Just a little diary entry
|One day you will know relationships that give back just as much as they have taken from you; your heart's equilibrium will be restored yet again. One day you will know a love without conditions, you will be seen as a whole, not just some beaten-down, overly scrutinized body. One day you will not have to worry about being funny enough, about being pretty enough, about being smart enough, about being liked enough, about being good enough. One day, you will be enough--more than "enough."|
Gone are the days of trading snack foods at lunch, this is growing up. Now, you are expected to trade your body for love--no one will ever love you without getting to ruin you first--this is growing up.

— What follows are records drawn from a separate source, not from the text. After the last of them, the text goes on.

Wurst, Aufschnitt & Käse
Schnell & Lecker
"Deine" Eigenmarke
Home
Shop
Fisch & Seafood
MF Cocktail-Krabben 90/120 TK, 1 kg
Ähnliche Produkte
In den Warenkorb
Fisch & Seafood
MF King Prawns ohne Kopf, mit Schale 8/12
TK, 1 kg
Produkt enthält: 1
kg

Life is conditional, love feels fictional and elusive. Gone are the days of dancing in empty streets to no music other than the beating of two overworked hearts to guide you.
You long to be missed, to be needed, to be wanted. You long for attention and affection (aren't they synonymous?), yet you cowar into the shadows. You long to be loved, yet you keep everything at arms length.
You are petrified of being hurt again, of being let down again. You have been torn apart by so many false romances that you fear the real thing might kill you.
Endless vicious cycles. Like day turns into night and Monday becomes Tuesday becomes Wednesday, repeating like clockwork; you watch every relationship you build from the ground up return to the ashes.
Why must everything you touch fall apart?
Your life is a series of disappointments. You'd think you would be used to it by now, but every scar reopens with every fresh wound. And now here you are bleeding out.